Canada to Rule on Two Pipelines; Kinder Morgan Still Up In Air
Canada will this week decide the fate of two Enbridge Inc pipelines but is keeping quiet about its verdict on Kinder Morgan Inc's plans to more than double the capacity of its Trans Mountain line, a move environmentalists strongly oppose.
The Liberal government is widely expected to veto Enbridge's Northern Gateway pipeline from Alberta's oil sands to the province of British Columbia on the Pacific Coast. Prime Minister Justin Trudeau has long opposed the project, citing the proposed routing through a rain forest.
Ottawa does look set to allow Enbridge to replace the Canadian segments of its Line 3, which takes crude from Alberta to Wisconsin. Canada's energy regulator approved the project in April, albeit with 89 conditions.
Trudeau is under pressure both from environmentalists and the energy industry, which says it needs more pipelines to ease transport bottlenecks in Alberta.
Natural Resources Minister Jim Carr has made it clear that cabinet has until the end of Friday to make both Enbridge decisions, said spokesman Alexandre Deslongchamps. Trudeau leaves for a week-long African trip on Wednesday.
Northern Gateway foundered amid protests from green and aboriginal groups that are now targeting Trans Mountain. But the plan to update Line 3, which sources say will switch from carrying light oil to synthetic crude, attracted virtually no attention.
"Most people are expecting it goes forward," said AltaCorp Capital energy infrastructure analyst Dirk Lever.
The upgrade would allow Enbridge to run Line 3 at its maximum capacity of 760,000 barrels per day. It is currently shipping 390,000 bpd because of voluntary pressure restrictions.
"It's not adding to capacity," said Friends of the Earth policy adviser John Bennett. "I haven't seen any chatter about it at all."
There is, however, plenty of discussion about Enbridge's plans to build a second pipeline next to its Trans Mountain line from Alberta to British Columbia.
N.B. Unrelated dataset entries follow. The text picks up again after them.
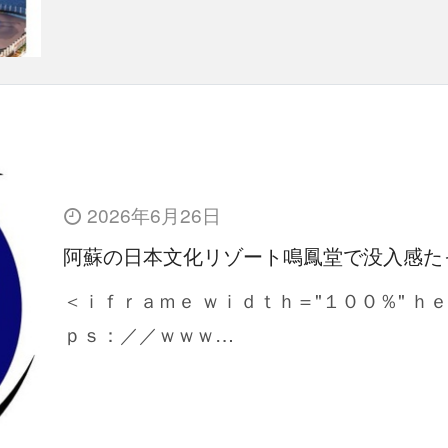
2026年6月26日
阿蘇の日本文化リゾート鳴鳳堂で没入感た
＜ｉｆｒａｍｅ ｗｉｄｔｈ＝"１００％" ｈ
ｐｓ：／／ｗｗｗ…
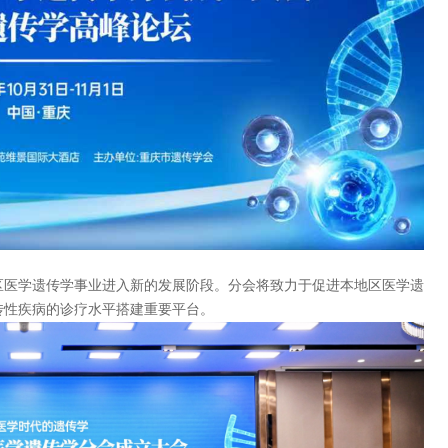
区医学遗传学事业进入新的发展阶段。分会将致力于促进本地区医学遗
传性疾病的诊疗水平搭建重要平台。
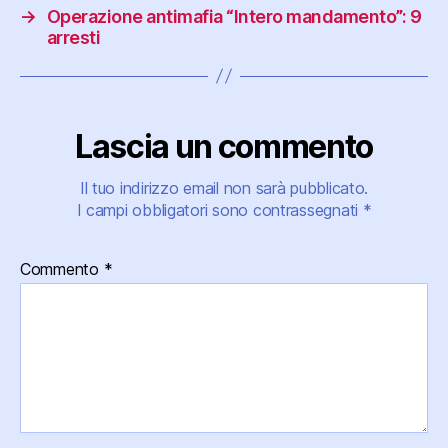
→
Operazione antimafia “Intero mandamento”: 9
arresti
Lascia un commento
Il tuo indirizzo email non sarà pubblicato.
I campi obbligatori sono contrassegnati
*
Commento
*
Greens say the risk of a spill is too great.
Opponents promise massive protests against the project, which some Liberals fear could hurt the party in a federal election set for 2019. Earlier this month a Liberal legislator from British Columbia urged Trudeau to veto the line.
Environmental groups say they expect Carr to approve Trans Mountain by the Dec. 19 deadline. He said last week that Canada needed to sell oil to Asia to diversify exports away from the United States.
Deslongchamps said Carr was committed to a Trans Mountain verdict by Dec. 19.